While the present study is based on the proposals of Genette, it also redefines his concept of
plagiarism as his approach in Palimpsestos revealed itself to be insufficient. Given that the
phenomenon of plagiarism has canonical roots, this study compares the development of the concept
from the perspective of tradition and ultimately includes plagiarism as a part of the processes
involved in both text creation and text reception. Thus, plagiarism becomes limited and it is proposed
that a possibility of differentiating between the various means of literary adaptation and
appropriation exists through the use of a methodology of transtextual comparison.

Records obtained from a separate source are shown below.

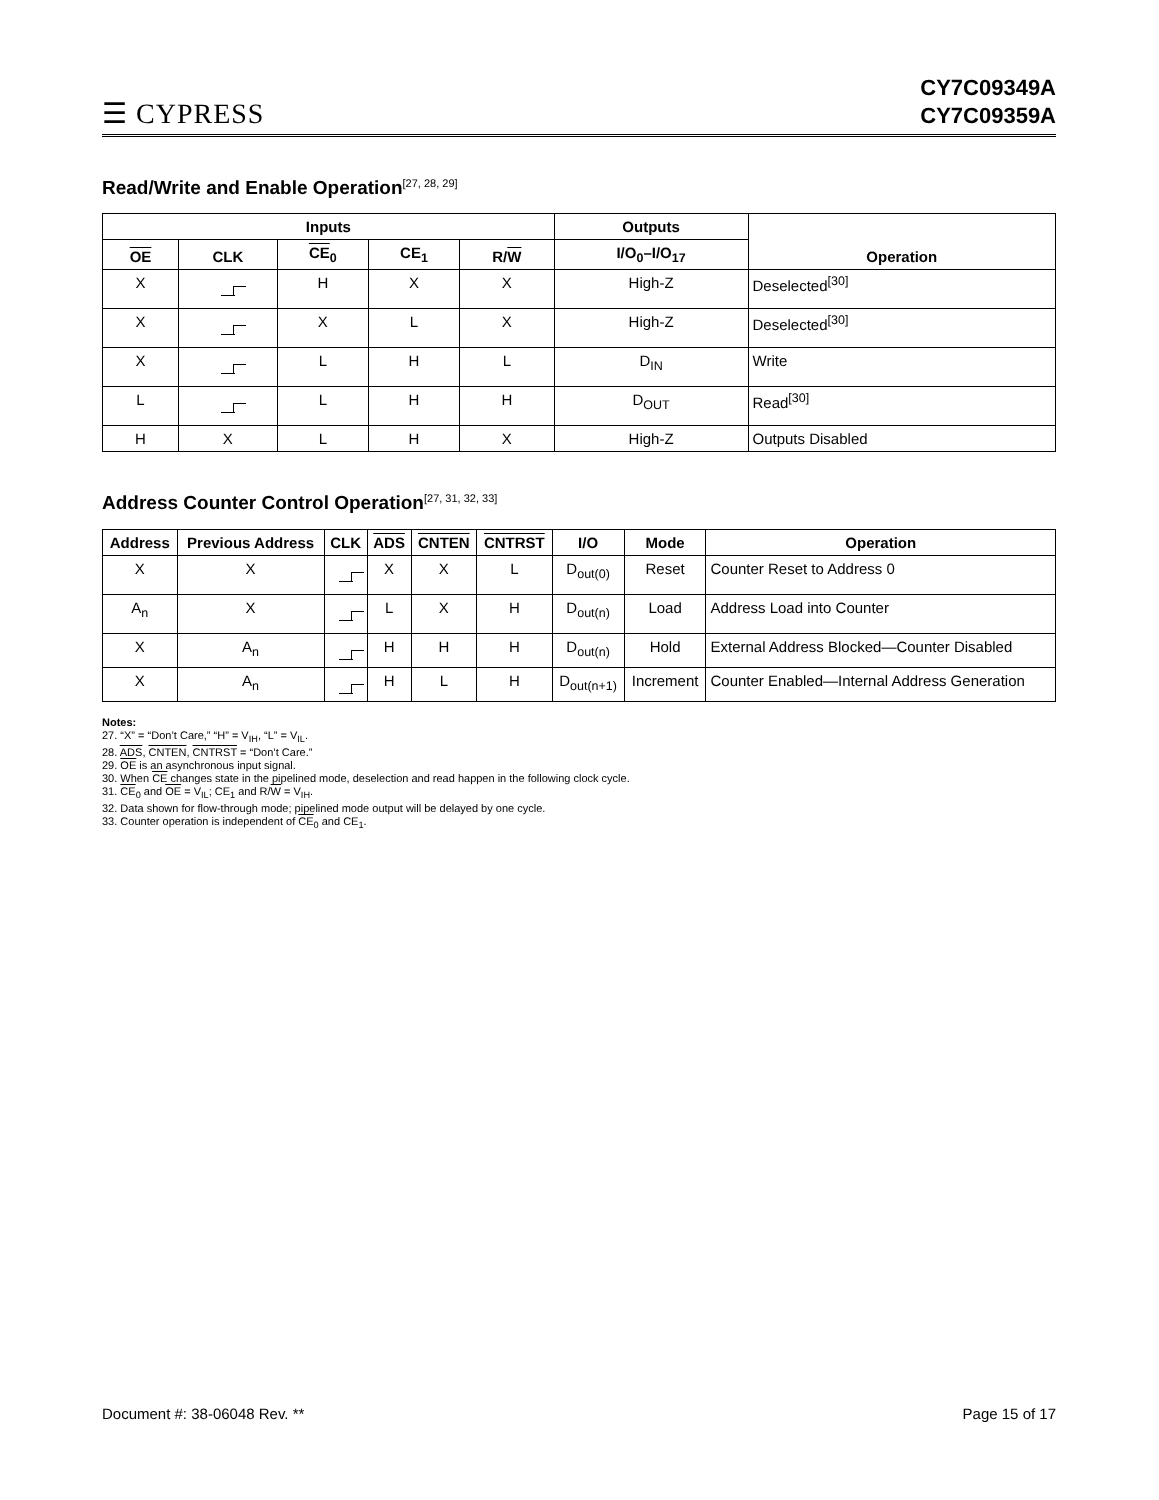☰ CYPRESS
CY7C09349A
CY7C09359A
Read/Write and Enable Operation<sup>[27, 28, 29]</sup>
| Inputs | | | | | Outputs | Operation |
| --- | --- | --- | --- | --- | --- | --- |
| OE | CLK | CE<sub>0</sub> | CE<sub>1</sub> | R/ W | I/O<sub>0</sub>–I/O<sub>17</sub> | |
| X | | H | X | X | High-Z | Deselected<sup>[30]</sup> |
| X | | X | L | X | High-Z | Deselected<sup>[30]</sup> |
| X | | L | H | L | D<sub>IN</sub> | Write |
| L | | L | H | H | D<sub>OUT</sub> | Read<sup>[30]</sup> |
| H | X | L | H | X | High-Z | Outputs Disabled |
Address Counter Control Operation<sup>[27, 31, 32, 33]</sup>
| Address | Previous Address | CLK | ADS | CNTEN | CNTRST | I/O | Mode | Operation |
| --- | --- | --- | --- | --- | --- | --- | --- | --- |
| X | X | | X | X | L | D<sub>out(0)</sub> | Reset | Counter Reset to Address 0 |
| A<sub>n</sub> | X | | L | X | H | D<sub>out(n)</sub> | Load | Address Load into Counter |
| X | A<sub>n</sub> | | H | H | H | D<sub>out(n)</sub> | Hold | External Address Blocked—Counter Disabled |
| X | A<sub>n</sub> | | H | L | H | D<sub>out(n+1)</sub> | Increment | Counter Enabled—Internal Address Generation |
Notes:
27. “X” = “Don’t Care,” “H” = V<sub>IH</sub>, “L” = V<sub>IL</sub>.
28. ADS, CNTEN, CNTRST = “Don’t Care.”
29. OE is an asynchronous input signal.
30. When CE changes state in the pipelined mode, deselection and read happen in the following clock cycle.
31. CE<sub>0</sub> and OE = V<sub>IL</sub>; CE<sub>1</sub> and R/W = V<sub>IH</sub>.
32. Data shown for flow-through mode; pipelined mode output will be delayed by one cycle.
33. Counter operation is independent of CE<sub>0</sub> and CE<sub>1</sub>.
Document #: 38-06048 Rev. ** Page 15 of 17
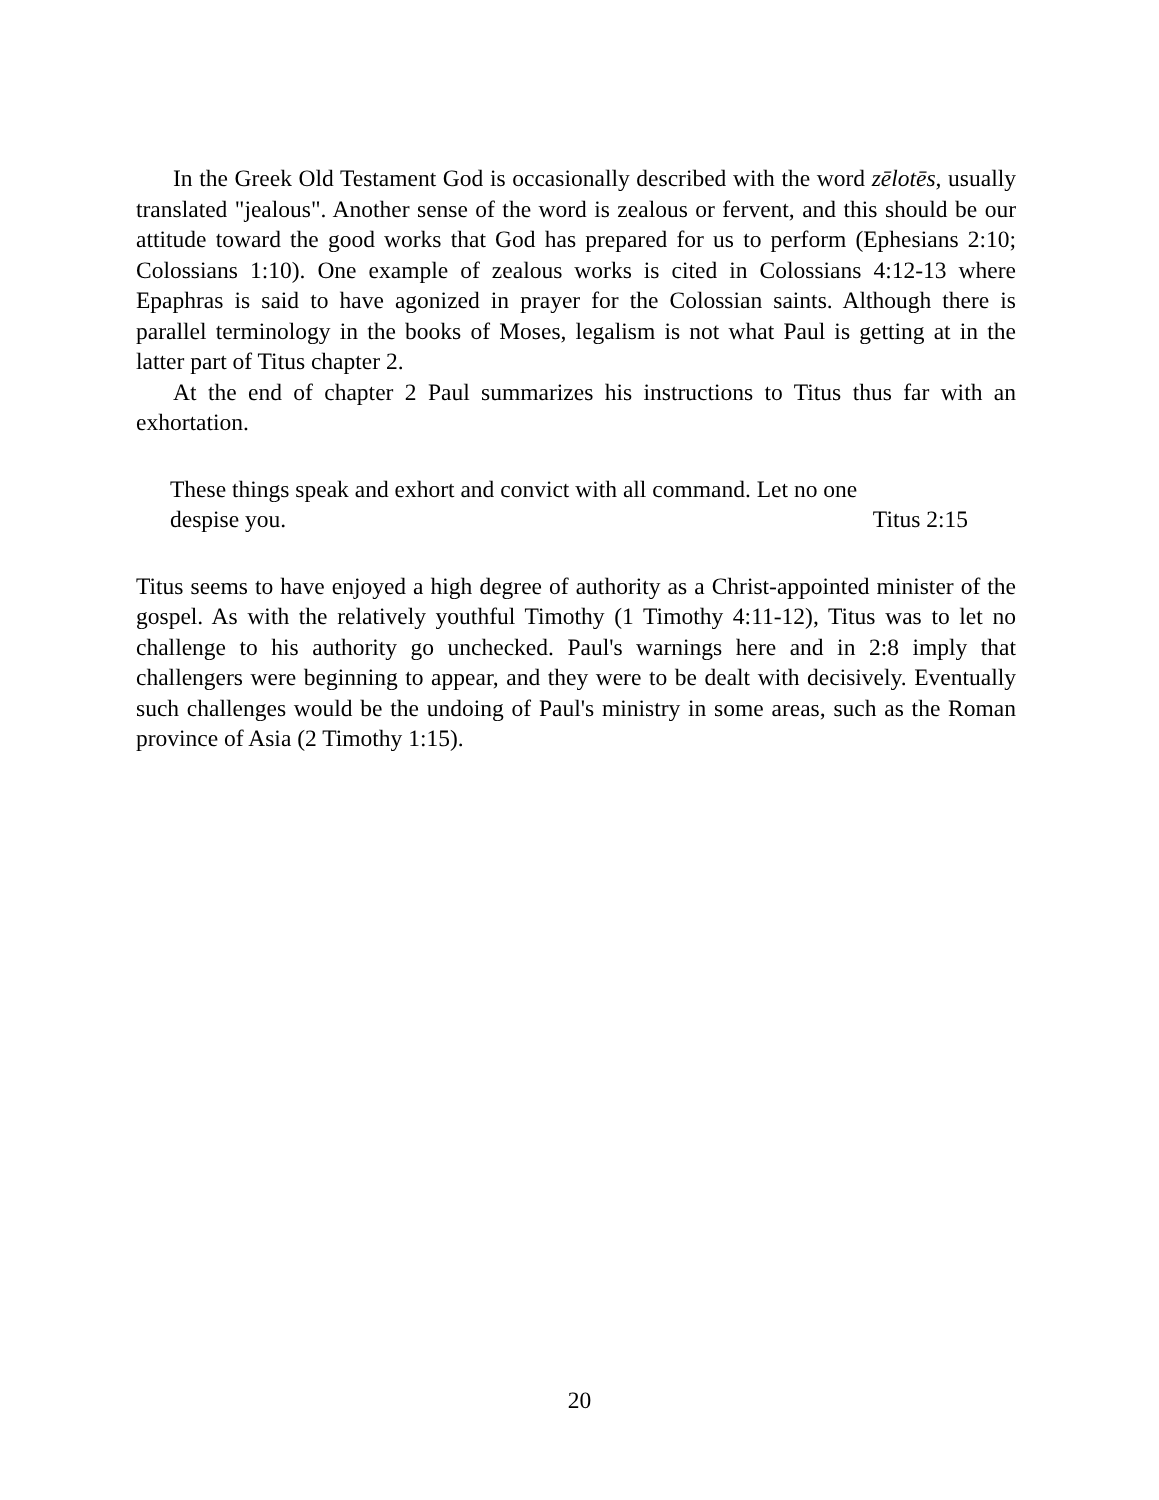In the Greek Old Testament God is occasionally described with the word zēlotēs, usually translated "jealous". Another sense of the word is zealous or fervent, and this should be our attitude toward the good works that God has prepared for us to perform (Ephesians 2:10; Colossians 1:10). One example of zealous works is cited in Colossians 4:12-13 where Epaphras is said to have agonized in prayer for the Colossian saints. Although there is parallel terminology in the books of Moses, legalism is not what Paul is getting at in the latter part of Titus chapter 2.
At the end of chapter 2 Paul summarizes his instructions to Titus thus far with an exhortation.
These things speak and exhort and convict with all command. Let no one
despise you. Titus 2:15
Titus seems to have enjoyed a high degree of authority as a Christ-appointed minister of the gospel. As with the relatively youthful Timothy (1 Timothy 4:11-12), Titus was to let no challenge to his authority go unchecked. Paul's warnings here and in 2:8 imply that challengers were beginning to appear, and they were to be dealt with decisively. Eventually such challenges would be the undoing of Paul's ministry in some areas, such as the Roman province of Asia (2 Timothy 1:15).
20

This methodology, which is both pragmatic and eclectic, consists of eight steps and tests the
validity of six cases of supposed plagiarism. These cases include short stories, poems, a novel, one
play and an “exemplum” written by the authors Jorge Luis Borges, Giovanni Papini, Emilio Berisso,
Noboa Caamaño, Agustín Cuzzani, Federico Andahazi, Alonso Cueto, Rabindranath Tagore, Pablo Neruda, Don Juan Manuel and Hans Christian Andersen.